Violência contra a mulher – é qualquer conduta – ação ou omissão – de discriminação, agressão ou coerção, ocasionada pelo simples fato de a vítima ser mulher e que cause dano, morte, constrangimento, limitação, sofrimento físico, sexual, moral, psicológico, social, político ou econômico, ou perda patrimonial. Essa violência pode acontecer tanto em espaços públicos como privados.

Violência de gênero – violência sofrida pelo fato de se ser mulher, sem distinção de raça, classe social, religião, idade ou qualquer outra condição, produto de um sistema social que subordina o sexo feminino.

Violência doméstica – quando ocorre em casa, no ambiente doméstico, ou em uma relação de familiaridade, afetividade ou coabitação. As agressões domésticas incluem: abuso físico, sexual e psicológico, negligência e abandono.

Violência familiar – violência que acontece dentro da família, ou seja, nas relações entre os membros da comunidade familiar, formada por vínculos de parentesco natural (pai, mãe, filha, etc.) ou civil (marido, sogra, padrasto ou outros), por afinidade (por exemplo, o primo ou tio do marido) ou afetividade (amigo ou amiga que more na mesma casa).

Violência física – ação ou omissão que coloque em risco ou cause dano à integridade física de uma pessoa.

Violência institucional – tipo de violência motivada por desigualdades (de gênero, étnico-raciais, econômicas, etc.) predominantes em diferentes sociedades. Essas desigualdades se formalizam e institucionalizam nas diferentes organizações privadas e aparelhos estatais, como também nos diferentes grupos que constituem essas sociedades.

Violência moral – ação destinada a caluniar, difamar ou injuriar a honra ou a reputação da mulher.

Violência patrimonial – ato de violência que implique dano, perda, subtração, destruição ou retenção de objetos, documentos pessoais, bens e valores.

Violência psicológica – ação ou omissão destinada a degradar ou controlar as ações, comportamentos, crenças e decisões de outra pessoa por meio de intimidação, manipulação, ameaça direta ou indireta, humilhação, isolamento ou qualquer outra conduta que implique prejuízo à saúde psicológica, à autodeterminação ou ao desenvolvimento pessoal.

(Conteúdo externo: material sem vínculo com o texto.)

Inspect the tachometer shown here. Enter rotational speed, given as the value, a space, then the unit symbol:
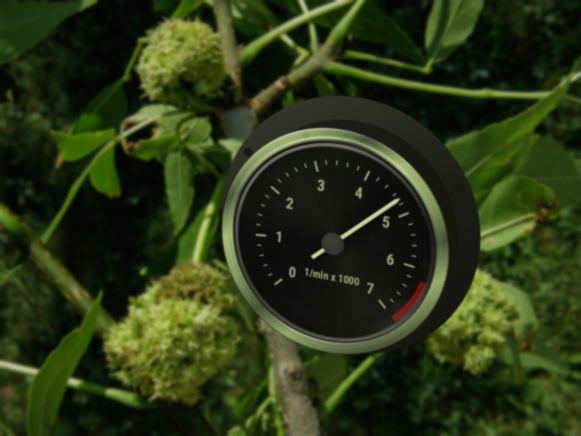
4700 rpm
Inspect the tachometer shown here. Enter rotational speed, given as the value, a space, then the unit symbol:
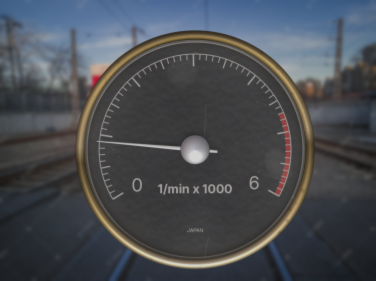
900 rpm
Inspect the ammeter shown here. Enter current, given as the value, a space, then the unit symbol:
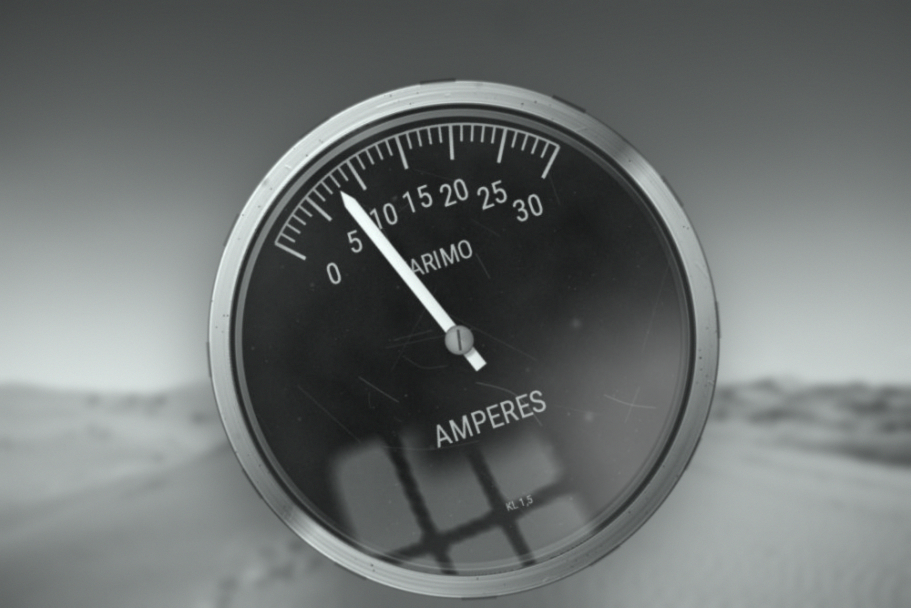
8 A
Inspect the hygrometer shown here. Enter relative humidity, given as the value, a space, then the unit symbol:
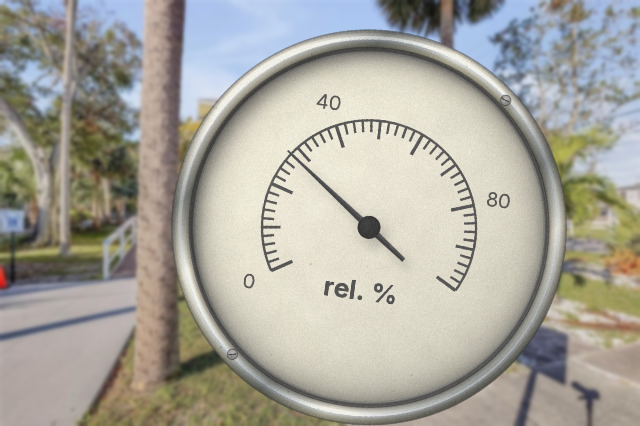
28 %
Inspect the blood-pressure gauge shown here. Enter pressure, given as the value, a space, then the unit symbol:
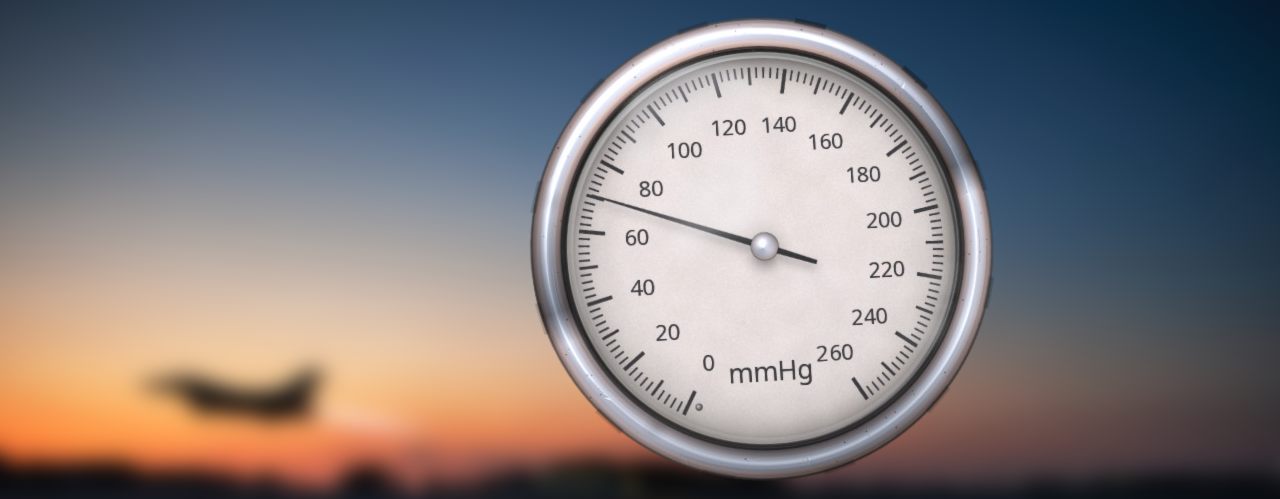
70 mmHg
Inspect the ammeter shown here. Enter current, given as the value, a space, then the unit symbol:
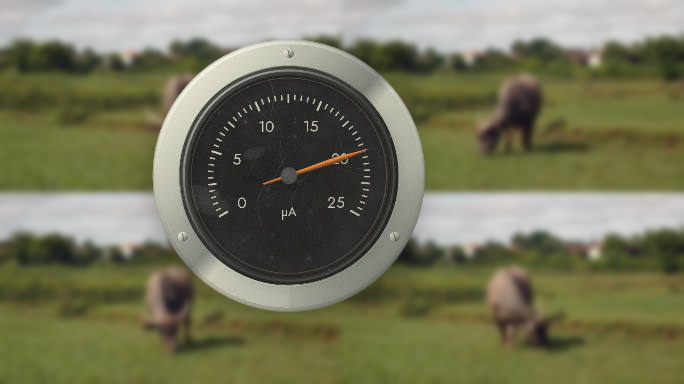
20 µA
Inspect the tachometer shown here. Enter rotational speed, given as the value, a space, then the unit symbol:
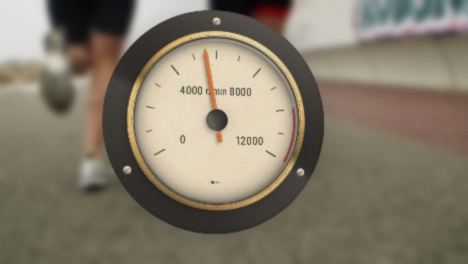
5500 rpm
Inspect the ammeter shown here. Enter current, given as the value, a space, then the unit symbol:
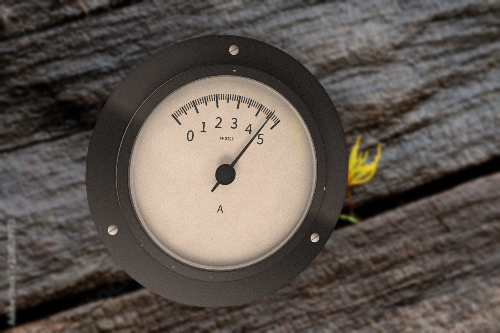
4.5 A
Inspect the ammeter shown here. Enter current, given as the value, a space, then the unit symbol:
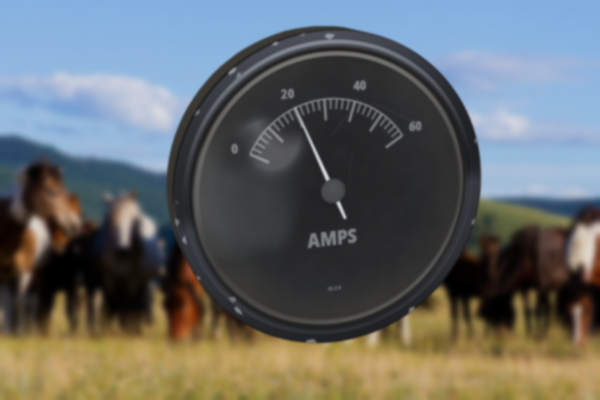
20 A
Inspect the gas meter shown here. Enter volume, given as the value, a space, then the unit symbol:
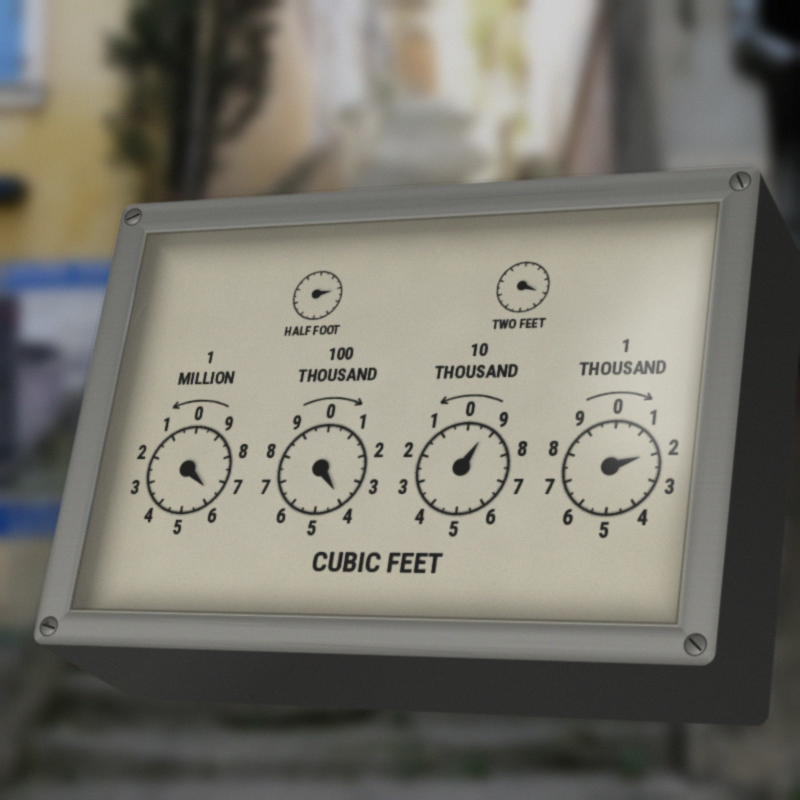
639200 ft³
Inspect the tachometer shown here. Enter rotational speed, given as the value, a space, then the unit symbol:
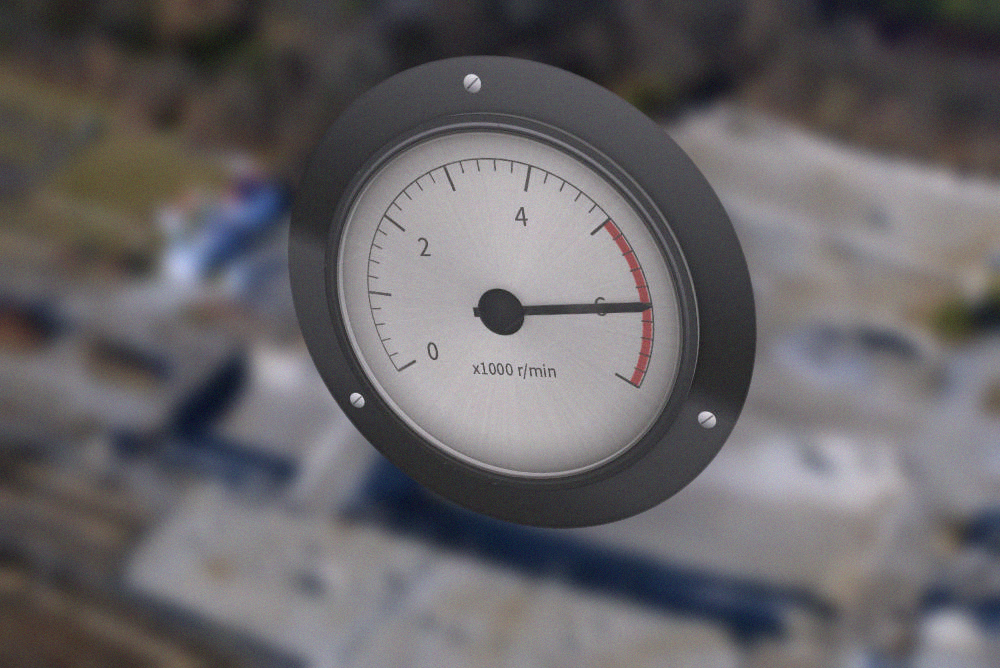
6000 rpm
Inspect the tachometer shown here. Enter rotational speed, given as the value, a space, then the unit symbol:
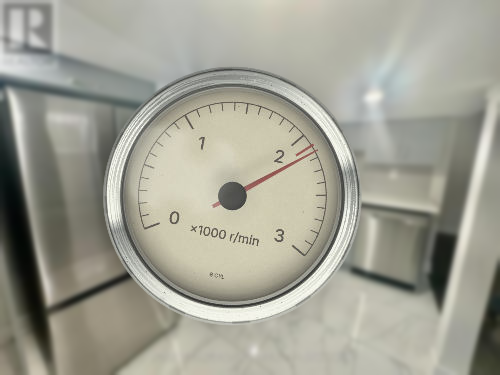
2150 rpm
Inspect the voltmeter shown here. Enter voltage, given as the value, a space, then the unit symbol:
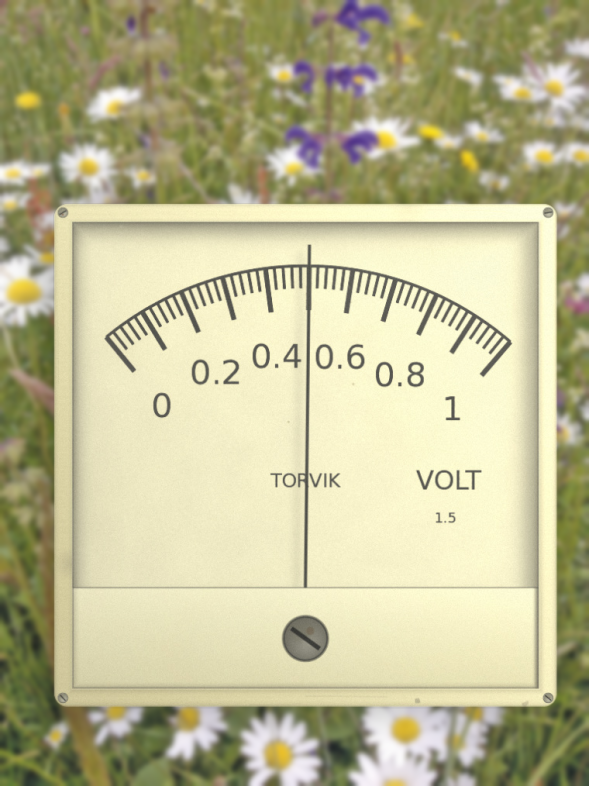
0.5 V
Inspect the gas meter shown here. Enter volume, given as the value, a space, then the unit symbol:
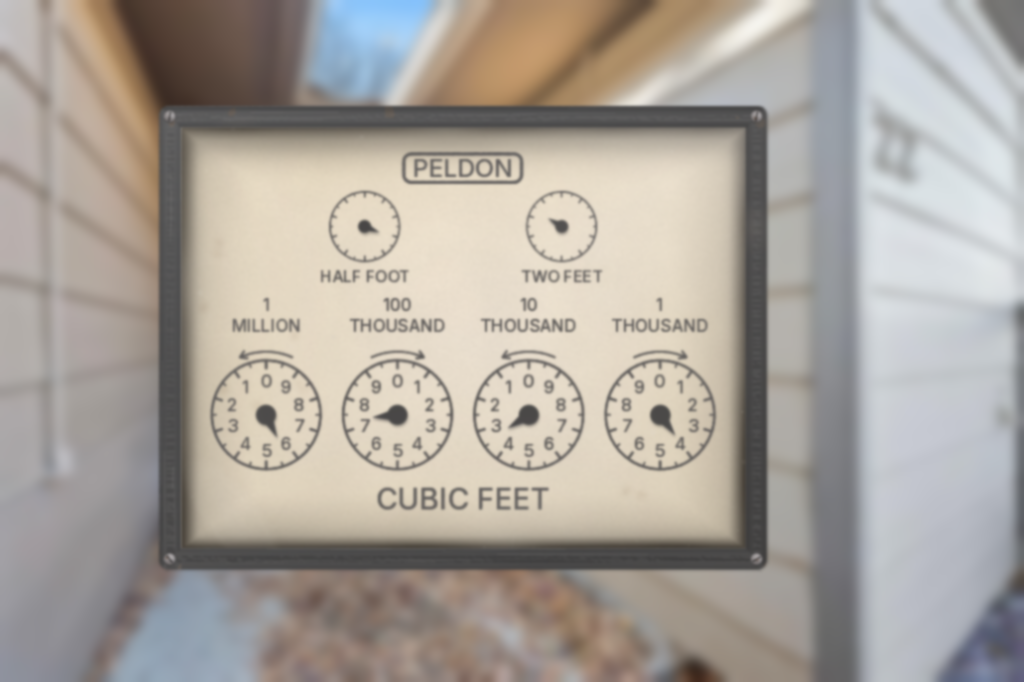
573400 ft³
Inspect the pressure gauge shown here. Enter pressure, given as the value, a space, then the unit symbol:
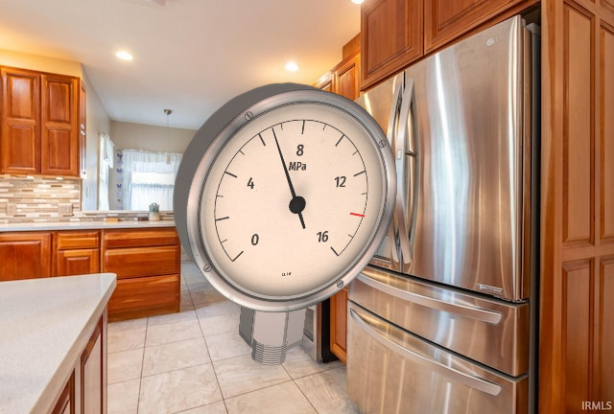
6.5 MPa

Violência sexual – acão que obriga uma pessoa a manter contato sexual, físico ou verbal, ou a participar de outras relações sexuais com uso da força, intimidação, coerção, chantagem, suborno, manipulação, ameaça ou qualquer outro mecanismo que anule ou limite a vontade pessoal. Considera-se como violência sexual também o fato de o agressor obrigar a vítima a realizar alguns desses atos com terceiros. Consta ainda do Código Penal Brasileiro: a violência sexual pode ser caracterizada de forma física, psicológica ou com ameaça, compreendendo o estupro, a tentativa de estupro, o atentado violento ao pudor e o ato obsceno.